# My Wife and Her Husband . . . .



## Kevin (Mar 5, 2015)

. . . . will be doing this in the near future.





Heading east that is. This is the routes we'll be taking. The blue route is the TO route, and the green is the Back Home route.





The orange route is a highly probable trip that could extend as far as Thorsby but we don't know yet. The map will also grow like a spider from the Chipley/Dothan area but I will update the map as I know. This is the trip we were "probably" going to take last year but fell through. This year it's 100% certain unless the world ends.

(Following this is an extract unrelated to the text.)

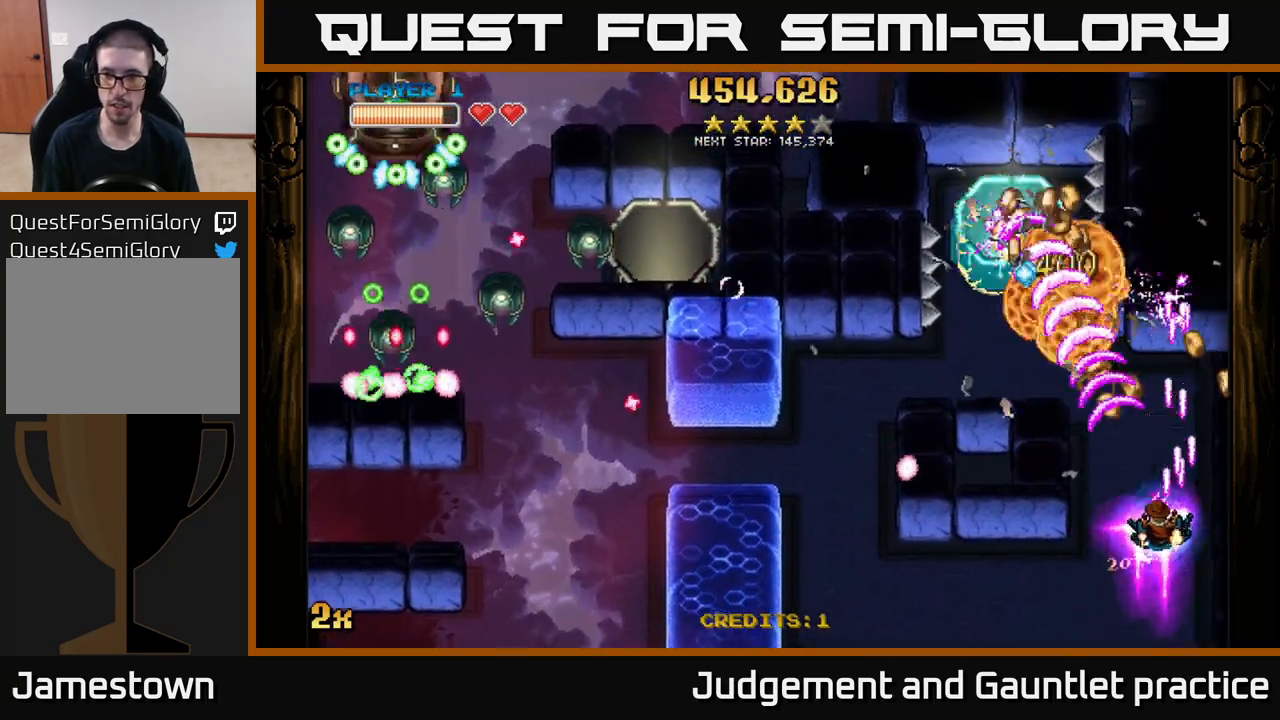
{"buttons": ["A"], "left_stick": "up", "events": [[100, "left_stick", "center"], [233, "left_stick", "right"], [467, "left_stick", "up"]]}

The blue and green routes are set in stone and more blue and green and orange may be added.

We aren't taking a truck so I cannot load logs, but I plan to load my wife's Mazda as full of you-know-what as I can. I plan to leave a trail of FBE from here to FL/GA/AL and back. I'm not going to advertise the dates because I don't want certain locals knowing when we're gone even though we'll have an armed house sitter the entire time.

If you're along our path and want to try and do a quick meet and greet let me know and we can work out the details via PM. I'm hoping to meet as many members as possible but we can't venture "too" far off the planned route. We'll be in the Chipley/Dothan/Panama Beach area for at least a week probably longer. I know @robert flynt you're on our return trip and I very much want to shake your hand and buy you a cup of joe. I also hope to do the same with you @Twig Man in Dothan. I'm sure there's several other members who will want to help lighten our load of FBE so sound off! If we can't make the schedule work no harm - I just wanted to throw it out there for any interested parties.

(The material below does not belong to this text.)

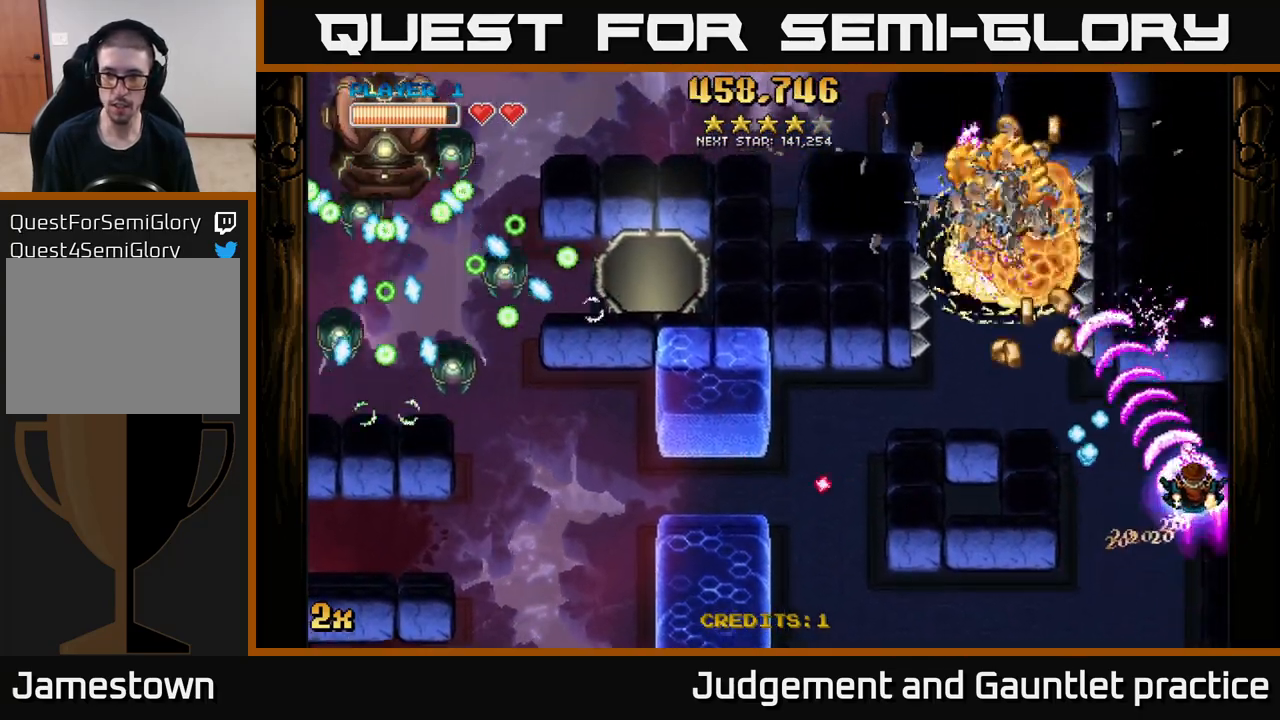
{"buttons": ["A"], "left_stick": "left", "events": [[267, "left_stick", "left"]]}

Time frame is between now and July. 

(please respect my strong desire to keep the travel dates private)

Reactions: Great Post 2 | Way Cool 3


----------



## Tony (Mar 5, 2015)

Sounds like a heck of a trip! Alabama is on my Bucket list, want to go to Hank Williams' grave at some point in my life. Hope ya'll have a good trip, get to meet a lot of members! Damn shame I'm not on the route! Tony

Reactions: Agree 1


----------



## Tclem (Mar 5, 2015)

Kevin. When you get to jackson ms if you come down I 55 to McComb and shoot across to Hattiesburg on Hwy 98 you will pass by my house. I say I live in McComb. Actually about 15 miles east. We always go to the coast down by Robert house and we may be that way on your return trip if it is a weekend

Reactions: Like 2


----------



## Nature Man (Mar 5, 2015)

Wish I were along your route! Enjoy the road trip! Send us a picture or two. Chuck

Reactions: Agree 2


----------



## Kevin (Mar 5, 2015)

After a couple PMs I realize I didn't make myself clear. What else is new haha. A couple members asked us to let them know when we know the dates of our trip - we have know for nearly two months we just don't want to advertise it. My wife put in for her vacation 2 months ago and she got it approved a couple weeks later, so we've had the dates set since then. Bottom line is if you live along our route and want to meet just PM and we'll share the date when we think we'll be in your area and try to plan a meet and greet if you're so inclined and your schedule and ours work out. Simple. :-)


----------



## Kevin (Mar 5, 2015)

Tclem said:


> Kevin. When you get to jackson ms if you come down I 55 to McComb and shoot across to Hattiesburg on Hwy 98 you will pass by my house. I say I live in McComb. Actually about 15 miles east. We always go to the coast down by Robert house and we may be that way on your return trip if it is a weekend



Tony I didn't realize you were along the way - sort of lol - it says from Jax to Hattie is 2 hr 50 min one way does that sound right? If we have the time we'll do definitely do it. I'll be staying in touch with members along the way as we travel.


----------



## Tclem (Mar 5, 2015)

It is probably 30 minutes longer I would think coming down i55 then shooting across to Hattiesburg instead of taking 59 to hattiesburg. We could always give yall a bed to crash

Reactions: +Karma 1


----------



## Kevin (Mar 5, 2015)

We'll know a lot more as we are on the road and how long she wants to stay in the Chipley area. She'll be meeting some kin she's never met before so she's unsure how that will go. She's was adopted and found her birth family and some of them are very recpetive and want to meet her and some aren't so of course she won't push that. So she told me _"If my family are a bunch of nut jobs let's plan on spending more time with your WB nut jobs." _

Reactions: Like 3 | Funny 5


----------



## manbuckwal (Mar 5, 2015)

Kevin, you can hire Henry and I to watch your forest for ya while you're on your trip and staying at Tony's..........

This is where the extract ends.